**Problem A**
Decide whether each statement below agrees with the Sims 3 installation post, and answer yes or no for each, quoting the words of the post that settle it. (i) The game stopped working after it was updated. (ii) Pressing the retry button made the error go away. (iii) Reinstalling the game now works without an error.
**Problem B**
Answer these questions using the Sims 3 installation post.
(i) On what date was the post written?
(ii) What does the error message say on the line after the file path?
(iii) Which button did the poster finally click?
**Problem C**
Write what comes next in the Sims 3 installation post, picking up after its last sentence.

##### Document extract #####

# The Sims 3 Installation Error



## Vaelin (Jun 2, 2011)

Hey everyone, i'm a bit new here so please forgive me if I leave anything out of this.

I'm having trouble uninstalling and re-installing The Sims 3. It was working until I updated the game. fter the update, the launcher wouldnt open and my computer gave me the windows "TheSims3Launcher has stopped working" error message. after trying to open it a few times I decided to uninstall it and got the following message:

"The following error occurred on the file 'C:\Program Files (x86)\Electronic Arts\The Sims 3\Game\Bin\TSLHost.dlll'
Access is denied"

I pressed the retry button several times to have the same message pop up a second later each time. I finally click the ignore button and it uninstalled the program (so I thought) and now when I try to reinstall it I get the same error message.

##### Dataset entries #####

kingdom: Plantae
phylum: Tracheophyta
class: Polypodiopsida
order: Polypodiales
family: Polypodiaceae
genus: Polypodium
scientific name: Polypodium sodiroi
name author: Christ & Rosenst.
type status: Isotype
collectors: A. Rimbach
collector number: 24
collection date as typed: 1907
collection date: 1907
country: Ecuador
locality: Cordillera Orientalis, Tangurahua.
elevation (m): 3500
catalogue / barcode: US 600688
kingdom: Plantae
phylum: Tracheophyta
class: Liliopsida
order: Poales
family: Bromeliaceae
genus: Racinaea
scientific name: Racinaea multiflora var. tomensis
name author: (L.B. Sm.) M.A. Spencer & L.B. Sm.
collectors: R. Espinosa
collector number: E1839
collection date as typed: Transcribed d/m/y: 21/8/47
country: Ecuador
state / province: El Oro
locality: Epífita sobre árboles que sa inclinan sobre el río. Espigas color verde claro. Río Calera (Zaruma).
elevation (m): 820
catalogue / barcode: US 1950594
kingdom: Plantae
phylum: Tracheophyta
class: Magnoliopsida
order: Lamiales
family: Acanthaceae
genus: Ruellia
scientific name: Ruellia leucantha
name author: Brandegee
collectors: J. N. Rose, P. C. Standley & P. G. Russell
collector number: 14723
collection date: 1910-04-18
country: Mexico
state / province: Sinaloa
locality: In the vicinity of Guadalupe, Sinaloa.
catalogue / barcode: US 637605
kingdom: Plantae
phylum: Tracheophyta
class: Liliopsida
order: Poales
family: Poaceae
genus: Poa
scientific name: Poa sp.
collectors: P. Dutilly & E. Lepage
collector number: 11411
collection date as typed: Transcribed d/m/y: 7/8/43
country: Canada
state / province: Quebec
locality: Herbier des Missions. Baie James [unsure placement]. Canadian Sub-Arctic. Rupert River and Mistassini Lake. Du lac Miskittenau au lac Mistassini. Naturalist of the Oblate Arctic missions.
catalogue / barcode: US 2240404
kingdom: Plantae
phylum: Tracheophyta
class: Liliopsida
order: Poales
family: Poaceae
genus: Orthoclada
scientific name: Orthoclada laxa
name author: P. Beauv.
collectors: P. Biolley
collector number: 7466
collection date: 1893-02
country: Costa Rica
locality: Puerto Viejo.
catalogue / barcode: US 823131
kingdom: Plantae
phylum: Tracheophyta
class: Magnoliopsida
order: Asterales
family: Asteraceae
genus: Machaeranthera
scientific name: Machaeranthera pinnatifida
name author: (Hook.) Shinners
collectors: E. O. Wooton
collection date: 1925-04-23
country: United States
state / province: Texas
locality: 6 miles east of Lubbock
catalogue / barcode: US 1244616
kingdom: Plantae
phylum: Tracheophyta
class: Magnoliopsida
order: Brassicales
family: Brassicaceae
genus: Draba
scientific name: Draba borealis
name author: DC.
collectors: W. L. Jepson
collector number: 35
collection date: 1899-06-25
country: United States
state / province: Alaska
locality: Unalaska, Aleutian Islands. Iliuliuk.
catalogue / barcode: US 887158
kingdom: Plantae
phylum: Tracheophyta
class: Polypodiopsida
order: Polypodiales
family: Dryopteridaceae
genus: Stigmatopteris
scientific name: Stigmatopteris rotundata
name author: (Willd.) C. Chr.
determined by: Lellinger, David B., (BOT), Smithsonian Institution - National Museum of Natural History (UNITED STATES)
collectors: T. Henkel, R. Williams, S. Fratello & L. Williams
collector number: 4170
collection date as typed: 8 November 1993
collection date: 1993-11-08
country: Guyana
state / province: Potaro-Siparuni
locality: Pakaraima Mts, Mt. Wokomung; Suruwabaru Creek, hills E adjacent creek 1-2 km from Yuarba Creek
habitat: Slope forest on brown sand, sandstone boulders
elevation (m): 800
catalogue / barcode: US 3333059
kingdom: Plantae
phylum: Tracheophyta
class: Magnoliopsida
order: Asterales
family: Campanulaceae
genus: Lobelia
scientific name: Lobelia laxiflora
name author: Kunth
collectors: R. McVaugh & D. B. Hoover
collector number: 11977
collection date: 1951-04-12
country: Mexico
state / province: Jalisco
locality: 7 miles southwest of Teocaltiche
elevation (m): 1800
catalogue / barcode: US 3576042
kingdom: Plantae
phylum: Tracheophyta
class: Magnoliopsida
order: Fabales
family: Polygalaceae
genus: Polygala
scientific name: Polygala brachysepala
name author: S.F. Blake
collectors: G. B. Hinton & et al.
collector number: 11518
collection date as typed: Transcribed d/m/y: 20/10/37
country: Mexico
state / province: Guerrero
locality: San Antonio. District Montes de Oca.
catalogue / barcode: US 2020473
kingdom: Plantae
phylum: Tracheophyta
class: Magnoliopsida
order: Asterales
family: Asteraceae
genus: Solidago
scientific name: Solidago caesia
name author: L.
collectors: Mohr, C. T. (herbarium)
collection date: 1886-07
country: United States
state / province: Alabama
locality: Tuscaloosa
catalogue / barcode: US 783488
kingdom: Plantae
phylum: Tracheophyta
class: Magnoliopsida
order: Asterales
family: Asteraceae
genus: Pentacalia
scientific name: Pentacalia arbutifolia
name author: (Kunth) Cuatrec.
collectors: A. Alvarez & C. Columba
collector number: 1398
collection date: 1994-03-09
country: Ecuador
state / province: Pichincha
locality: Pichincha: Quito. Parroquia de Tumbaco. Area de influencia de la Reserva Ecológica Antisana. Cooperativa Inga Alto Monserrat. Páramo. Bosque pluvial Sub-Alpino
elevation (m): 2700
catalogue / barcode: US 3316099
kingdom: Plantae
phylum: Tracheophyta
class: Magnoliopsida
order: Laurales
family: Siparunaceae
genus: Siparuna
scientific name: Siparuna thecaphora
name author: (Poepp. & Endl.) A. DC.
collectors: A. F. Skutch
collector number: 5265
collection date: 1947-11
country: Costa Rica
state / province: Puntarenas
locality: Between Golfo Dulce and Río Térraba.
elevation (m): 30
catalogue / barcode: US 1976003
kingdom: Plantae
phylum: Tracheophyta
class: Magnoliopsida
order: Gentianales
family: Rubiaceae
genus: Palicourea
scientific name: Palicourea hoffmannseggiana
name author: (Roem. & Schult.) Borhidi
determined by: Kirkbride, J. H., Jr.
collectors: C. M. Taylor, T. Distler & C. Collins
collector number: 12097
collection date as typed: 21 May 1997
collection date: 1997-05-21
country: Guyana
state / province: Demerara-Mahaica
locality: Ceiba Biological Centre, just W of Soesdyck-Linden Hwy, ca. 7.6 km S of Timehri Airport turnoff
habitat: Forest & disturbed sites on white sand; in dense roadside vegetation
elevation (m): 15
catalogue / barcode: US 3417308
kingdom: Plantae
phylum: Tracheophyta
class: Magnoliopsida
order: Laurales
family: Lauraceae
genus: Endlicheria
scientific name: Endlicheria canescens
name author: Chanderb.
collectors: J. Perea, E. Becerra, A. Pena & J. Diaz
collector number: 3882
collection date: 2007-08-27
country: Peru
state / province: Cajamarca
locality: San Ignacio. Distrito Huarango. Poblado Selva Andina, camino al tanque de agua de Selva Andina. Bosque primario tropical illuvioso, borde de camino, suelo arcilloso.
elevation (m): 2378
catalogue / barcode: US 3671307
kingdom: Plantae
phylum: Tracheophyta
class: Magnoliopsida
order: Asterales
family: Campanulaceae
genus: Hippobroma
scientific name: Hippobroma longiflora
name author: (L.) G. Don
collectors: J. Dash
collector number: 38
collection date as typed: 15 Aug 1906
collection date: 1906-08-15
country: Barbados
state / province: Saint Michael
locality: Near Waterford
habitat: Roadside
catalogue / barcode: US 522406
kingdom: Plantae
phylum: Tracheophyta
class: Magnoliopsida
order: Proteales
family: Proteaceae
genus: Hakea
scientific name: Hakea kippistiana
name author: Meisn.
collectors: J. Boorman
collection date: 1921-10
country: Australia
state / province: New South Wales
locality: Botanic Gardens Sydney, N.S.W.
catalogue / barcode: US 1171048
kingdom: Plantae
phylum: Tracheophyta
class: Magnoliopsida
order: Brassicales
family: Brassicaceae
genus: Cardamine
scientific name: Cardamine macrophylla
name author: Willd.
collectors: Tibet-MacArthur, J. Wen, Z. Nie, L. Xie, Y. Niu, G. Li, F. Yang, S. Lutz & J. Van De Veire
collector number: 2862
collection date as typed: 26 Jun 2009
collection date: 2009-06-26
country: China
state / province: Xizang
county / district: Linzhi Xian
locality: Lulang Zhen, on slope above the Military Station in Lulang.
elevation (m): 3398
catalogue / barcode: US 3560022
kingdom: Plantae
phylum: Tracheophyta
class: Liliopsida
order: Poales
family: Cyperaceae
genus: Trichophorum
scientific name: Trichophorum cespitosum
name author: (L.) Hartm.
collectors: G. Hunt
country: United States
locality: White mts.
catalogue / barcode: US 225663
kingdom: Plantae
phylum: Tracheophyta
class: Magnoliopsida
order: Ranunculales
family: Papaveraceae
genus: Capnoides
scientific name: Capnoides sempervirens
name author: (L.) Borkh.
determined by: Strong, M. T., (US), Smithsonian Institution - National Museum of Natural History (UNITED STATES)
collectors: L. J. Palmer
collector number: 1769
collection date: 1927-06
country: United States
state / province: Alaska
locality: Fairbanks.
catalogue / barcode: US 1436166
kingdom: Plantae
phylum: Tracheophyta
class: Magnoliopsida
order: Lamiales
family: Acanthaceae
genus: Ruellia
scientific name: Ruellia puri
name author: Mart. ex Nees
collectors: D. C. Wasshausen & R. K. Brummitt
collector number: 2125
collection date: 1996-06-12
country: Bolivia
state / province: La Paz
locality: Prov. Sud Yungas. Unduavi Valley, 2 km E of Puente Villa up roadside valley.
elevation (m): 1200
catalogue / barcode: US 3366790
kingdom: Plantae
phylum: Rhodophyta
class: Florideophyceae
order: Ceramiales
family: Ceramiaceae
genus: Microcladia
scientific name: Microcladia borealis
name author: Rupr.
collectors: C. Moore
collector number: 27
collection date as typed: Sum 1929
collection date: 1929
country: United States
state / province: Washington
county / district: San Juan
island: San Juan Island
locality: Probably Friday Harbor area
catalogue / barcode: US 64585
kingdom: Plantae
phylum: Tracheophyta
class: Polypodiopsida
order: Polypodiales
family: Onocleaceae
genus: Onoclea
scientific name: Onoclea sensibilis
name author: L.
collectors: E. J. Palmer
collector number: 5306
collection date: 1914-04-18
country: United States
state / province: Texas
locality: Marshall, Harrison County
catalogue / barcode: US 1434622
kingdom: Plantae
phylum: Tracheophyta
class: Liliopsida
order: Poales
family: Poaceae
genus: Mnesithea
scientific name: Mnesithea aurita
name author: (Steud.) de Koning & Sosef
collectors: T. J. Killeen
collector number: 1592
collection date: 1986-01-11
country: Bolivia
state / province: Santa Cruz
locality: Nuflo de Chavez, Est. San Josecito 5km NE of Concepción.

#####

**Answer box A**
(i) Yes: "It was working until I updated the game."
(ii) No: "I pressed the retry button several times to have the same message pop up a second later each time."
(iii) No: "now when I try to reinstall it I get the same error message."

**Answer box B**
(i) Jun 2, 2011
(ii) Access is denied
(iii) The ignore button

**Answer box C**
If I click the ignore button the launcher doesn't work, as before, and I have to uninstall the game again, however the retry button does not have any effect. I'm not entirely sure what is causing the problem as I had been playing the game for well over a month on the same computer before. It started going wonky after I installed the EA update.

As for specs information, I'm not sure of what all is needed.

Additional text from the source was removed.